“You have a generous and noble nature to look upon it in that light.”
“No, I haven’t; but I’m a man, I reckon, and not a beast nor a devil, and that’s all about it.”
“Well, farmer, I confess that when I first spoke to you, I thought of offering you a heavy bribe to allow us to go free, and that was what I meant when I said I had something to propose to your advantage.”
“Then I’m glad you didn’t do it—that’s all.”
“I am glad too, for now I know your magnanimous heart would have led you to serve us without reward, and even at great loss.”
“Yes, that it would,” naively assented the farmer.
“And even so we accept and shall ever be grateful for your services,” added Lyon Berners, gravely. And all the while he was slily examining the contents of his pocketbook. At length he drew a five hundred dollar note from the compartment in which he knew he kept notes of that denomination, and he slipped it into a blank envelope, and held it ready in his hand.
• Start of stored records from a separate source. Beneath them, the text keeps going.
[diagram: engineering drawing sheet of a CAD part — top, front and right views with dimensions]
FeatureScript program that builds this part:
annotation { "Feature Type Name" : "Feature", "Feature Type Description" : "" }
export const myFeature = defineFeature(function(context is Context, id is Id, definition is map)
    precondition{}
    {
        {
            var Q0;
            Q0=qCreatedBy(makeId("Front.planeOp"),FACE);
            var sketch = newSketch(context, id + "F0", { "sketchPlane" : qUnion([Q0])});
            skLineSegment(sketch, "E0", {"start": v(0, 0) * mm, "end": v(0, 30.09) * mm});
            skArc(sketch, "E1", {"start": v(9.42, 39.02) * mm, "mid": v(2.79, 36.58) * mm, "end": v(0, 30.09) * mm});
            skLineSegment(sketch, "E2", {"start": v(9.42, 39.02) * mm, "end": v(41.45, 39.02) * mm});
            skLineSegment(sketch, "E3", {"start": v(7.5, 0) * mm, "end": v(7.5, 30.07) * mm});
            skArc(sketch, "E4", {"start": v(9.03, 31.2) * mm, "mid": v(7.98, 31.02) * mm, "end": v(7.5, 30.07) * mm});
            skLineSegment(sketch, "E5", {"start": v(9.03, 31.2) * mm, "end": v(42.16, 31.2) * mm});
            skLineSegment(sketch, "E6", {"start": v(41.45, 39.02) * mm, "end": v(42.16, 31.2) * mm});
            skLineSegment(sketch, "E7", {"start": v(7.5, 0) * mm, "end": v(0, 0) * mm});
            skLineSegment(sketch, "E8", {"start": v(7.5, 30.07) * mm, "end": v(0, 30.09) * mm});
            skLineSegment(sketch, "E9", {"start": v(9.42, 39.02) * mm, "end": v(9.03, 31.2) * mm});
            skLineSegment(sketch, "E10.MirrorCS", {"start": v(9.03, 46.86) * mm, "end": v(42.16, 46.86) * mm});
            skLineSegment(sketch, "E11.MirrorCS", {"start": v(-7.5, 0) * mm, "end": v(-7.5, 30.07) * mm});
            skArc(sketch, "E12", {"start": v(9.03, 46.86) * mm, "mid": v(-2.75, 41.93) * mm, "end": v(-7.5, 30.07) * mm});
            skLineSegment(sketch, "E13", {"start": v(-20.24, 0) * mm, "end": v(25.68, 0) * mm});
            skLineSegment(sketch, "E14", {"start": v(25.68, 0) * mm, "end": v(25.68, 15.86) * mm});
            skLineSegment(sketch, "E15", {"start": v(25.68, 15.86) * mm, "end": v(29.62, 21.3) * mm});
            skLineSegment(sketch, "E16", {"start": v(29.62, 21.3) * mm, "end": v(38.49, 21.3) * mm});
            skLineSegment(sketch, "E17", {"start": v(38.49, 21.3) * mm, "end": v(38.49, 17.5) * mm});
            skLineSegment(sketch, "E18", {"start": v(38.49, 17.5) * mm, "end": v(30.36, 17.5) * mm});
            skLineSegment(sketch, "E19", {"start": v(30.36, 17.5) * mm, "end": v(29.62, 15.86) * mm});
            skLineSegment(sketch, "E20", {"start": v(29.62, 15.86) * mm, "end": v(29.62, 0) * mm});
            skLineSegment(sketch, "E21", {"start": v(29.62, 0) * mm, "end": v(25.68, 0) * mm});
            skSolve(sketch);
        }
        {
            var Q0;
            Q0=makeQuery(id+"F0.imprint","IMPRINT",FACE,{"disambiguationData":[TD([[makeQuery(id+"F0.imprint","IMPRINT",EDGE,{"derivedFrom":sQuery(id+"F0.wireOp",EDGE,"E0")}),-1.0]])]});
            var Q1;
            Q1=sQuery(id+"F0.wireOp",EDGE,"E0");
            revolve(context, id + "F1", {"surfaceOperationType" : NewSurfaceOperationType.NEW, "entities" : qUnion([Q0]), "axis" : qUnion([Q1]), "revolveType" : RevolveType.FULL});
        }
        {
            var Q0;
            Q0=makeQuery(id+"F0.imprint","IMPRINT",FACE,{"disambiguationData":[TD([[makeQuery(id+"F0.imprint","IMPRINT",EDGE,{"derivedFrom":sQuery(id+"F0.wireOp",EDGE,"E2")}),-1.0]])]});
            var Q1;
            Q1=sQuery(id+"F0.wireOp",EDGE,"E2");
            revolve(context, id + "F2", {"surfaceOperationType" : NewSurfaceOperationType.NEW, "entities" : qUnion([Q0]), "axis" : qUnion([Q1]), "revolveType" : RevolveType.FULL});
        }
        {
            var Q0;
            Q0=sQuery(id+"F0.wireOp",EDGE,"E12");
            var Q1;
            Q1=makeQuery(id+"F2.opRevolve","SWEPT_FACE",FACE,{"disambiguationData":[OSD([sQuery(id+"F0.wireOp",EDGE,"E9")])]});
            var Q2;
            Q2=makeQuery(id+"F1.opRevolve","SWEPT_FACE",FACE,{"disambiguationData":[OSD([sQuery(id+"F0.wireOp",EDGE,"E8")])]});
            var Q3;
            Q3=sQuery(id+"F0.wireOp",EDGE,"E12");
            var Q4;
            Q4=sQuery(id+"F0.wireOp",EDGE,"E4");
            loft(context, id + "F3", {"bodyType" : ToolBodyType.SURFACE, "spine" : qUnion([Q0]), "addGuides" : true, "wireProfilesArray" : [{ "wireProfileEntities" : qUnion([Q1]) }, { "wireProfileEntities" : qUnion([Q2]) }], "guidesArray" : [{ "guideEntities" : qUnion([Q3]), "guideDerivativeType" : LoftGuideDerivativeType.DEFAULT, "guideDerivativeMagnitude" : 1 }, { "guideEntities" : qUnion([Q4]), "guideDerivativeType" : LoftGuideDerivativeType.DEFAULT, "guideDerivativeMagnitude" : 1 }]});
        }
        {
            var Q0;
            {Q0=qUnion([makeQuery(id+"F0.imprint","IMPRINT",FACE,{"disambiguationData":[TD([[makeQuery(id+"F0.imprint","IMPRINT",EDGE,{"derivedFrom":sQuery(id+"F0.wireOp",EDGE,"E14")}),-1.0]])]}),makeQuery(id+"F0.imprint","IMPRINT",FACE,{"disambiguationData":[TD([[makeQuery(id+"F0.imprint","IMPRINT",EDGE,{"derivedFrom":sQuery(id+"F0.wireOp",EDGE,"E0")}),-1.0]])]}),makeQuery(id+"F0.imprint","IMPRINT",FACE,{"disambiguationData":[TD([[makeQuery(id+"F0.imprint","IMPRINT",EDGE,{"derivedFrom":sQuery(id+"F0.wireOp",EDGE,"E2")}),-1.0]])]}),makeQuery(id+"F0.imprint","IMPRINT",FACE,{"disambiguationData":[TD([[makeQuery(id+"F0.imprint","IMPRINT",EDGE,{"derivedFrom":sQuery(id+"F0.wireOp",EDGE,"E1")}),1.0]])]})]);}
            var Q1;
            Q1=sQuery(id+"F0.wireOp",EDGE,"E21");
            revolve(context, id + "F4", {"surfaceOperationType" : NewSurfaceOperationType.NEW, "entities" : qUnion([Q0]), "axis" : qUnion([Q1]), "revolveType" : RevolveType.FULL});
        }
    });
In another moment they were at the stable door, before which Sybil stood, leaning on the bowed neck of her own horse, while Robert Munson held the other horse.
Before Lyon Berners could speak, Farmer Nye impetuously pushed past him, and rushed up to Sybil, pulled off his hat and put out his hand, exclaiming:
“Give me your hand, lady. I beg your pardon ten thousand times over for all I said and did to affront you, not knowing who you was. But now, lady, here is a man who don’t believe you to be innocent, because he knows that you are so, and who will fight for you as long as he has got a whole bone left in his body, and shed his blood for you as long as he has got a drop left in his veins.”